By Friday, Gov. Larry Hogan is obligated to name seven individuals to the board overseeing Blueprint for Maryland’s Future education reform plan. This is not an especially difficult task. A General Assembly committee has already provided him with the names of nine nominees it finds qualified to serve on what is formally known as the Blueprint for Maryland’s Future Accountability and Implementation Board. Earlier this month, Governor Hogan expressed reservations about the nominees, chiefly that they lacked representation from Southern Maryland, the Eastern Shore or Western Maryland. To the governor’s dismay, lawmakers held firm and insisted their slate is qualified. As a result, it now seems possible the governor may continue his stonewalling, which could result in severely inconveniencing, if not outright postponing, Maryland’s landmark efforts to upgrade K-12 public education.
Governor Hogan has been no fan of the blueprint, that’s clear. He vetoed the multibillion dollar measure last year, complaining that it was unaffordable in the long-term. Democrats in the state legislature saw things differently and overrode the veto this year. They embraced the concept of expanded pre-K programs, greater state assistance for schools with high concentrations of poverty, better training and pay for teachers, and other reforms that are meant to better prepare Maryland’s students, regardless of race or class, for the challenges of the 21st century. And, of course, they approved an accountability board to make sure that the government and school districts properly implement these reforms in the years to come.
But one would think that a governor with all his advisors, political acumen and personal ambition (allegedly extending to the presidency) could come up with a better excuse than the failure to have a Western Marylander on the oversight board. Let’s do the math, Mr. Hogan. There are about 250,000 residents in Maryland’s western three counties compared to 6 million in Maryland. That means a seven-member board should have no more than just under one-third of one person from Garrett, Allegany or Washington counties. Thus, the geographic balance claim makes no sense — unless your purpose is to throw a spitball (or monkey wrench) at the proceedings. To be fair, Mr. Hogan also observed the lack of nominees from Prince George’s County, but ignored the fact that one of the nominees has worked Prince George’s Community College for 29 years and two others, including William “Britt” Kirwan who spearheaded the effort to create the blueprint in the first place, have significant association with the University of Maryland, College Park.
The whole argument is, of course, a red herring. And while it’s true the blueprint board ought to have some measure of diversity in race, gender and life experience (and the nominees reflect that), educational expertise needs to be put at a premium as well. And it’s difficult to argue that voices like Mr. Kirwan’s or that of Joshua Starr, the former superintendent of Maryland’s largest public school system and now the CEO of Phi Delta Kappa International, should not be heard so that a Larry Hogan ally from Hagerstown or Easton can have a seat. This is a major initiative of lasting importance over which the governor has had little say, and he clearly resents it deeply.

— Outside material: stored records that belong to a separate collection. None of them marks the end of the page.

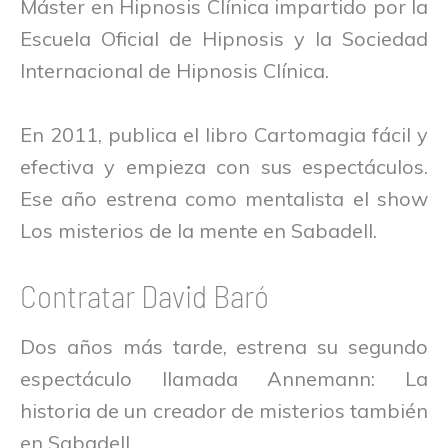
Máster en Hipnosis Clínica impartido por la
Escuela Oficial de Hipnosis y la Sociedad
Internacional de Hipnosis Clínica.
En 2011, publica el libro Cartomagia fácil y
efectiva y empieza con sus espectáculos.
Ese año estrena como mentalista el show
Los misterios de la mente en Sabadell.
Contratar David Baró
Dos años más tarde, estrena su segundo
espectáculo llamada Annemann: La
historia de un creador de misterios también
en Sabadell.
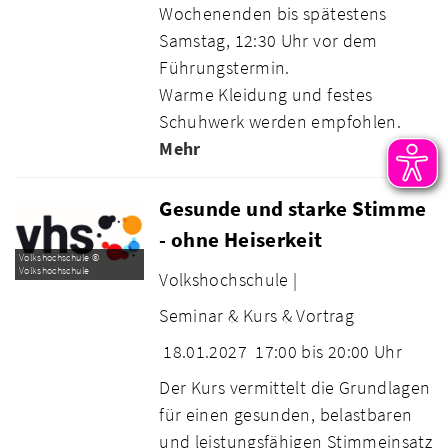
Wochenenden bis spätestens
Samstag, 12:30 Uhr vor dem
Führungstermin.
Warme Kleidung und festes
Schuhwerk werden empfohlen.
Mehr
Gesunde und starke Stimme
- ohne Heiserkeit
Volkshochschule ©
Volkshochschule
Volkshochschule |
Seminar & Kurs & Vortrag
18.01.2027
17:00 bis 20:00 Uhr
Der Kurs vermittelt die Grundlagen
für einen gesunden, belastbaren
und leistungsfähigen Stimmeinsatz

How else to explain his tweets that claim the recommended board makeup “hurts efforts to further equity and inclusiveness” and “does a tremendous disservice to our young people?”
Enough is enough. The governor can complain all day that Democrats in the State House pushed for education reform without much involvement from him because it’s absolutely true. Mr. Hogan’s intransigence on education spending and his obvious disdain for teachers and their union representatives ensured that lack of participation. But given the blueprint is now law and Maryland K-12 schools need the help more than ever, in no small part because of the COVID-19 pandemic, it’s more than disappointing that he can’t seem to get on board. Just ask any parent with a child in schools right now. They aren’t sitting around worrying whether one of seven members of an oversight board that’s supposed to make sure school reforms move forward is from the hinterlands of what is, after all, the eighth smallest state in the country as measured by geographic area. What they want is some assurance that, after all the craziness of remote and socially distanced in-person learning, Maryland public education is headed toward better days.
Name the board, Governor Hogan. Support public education.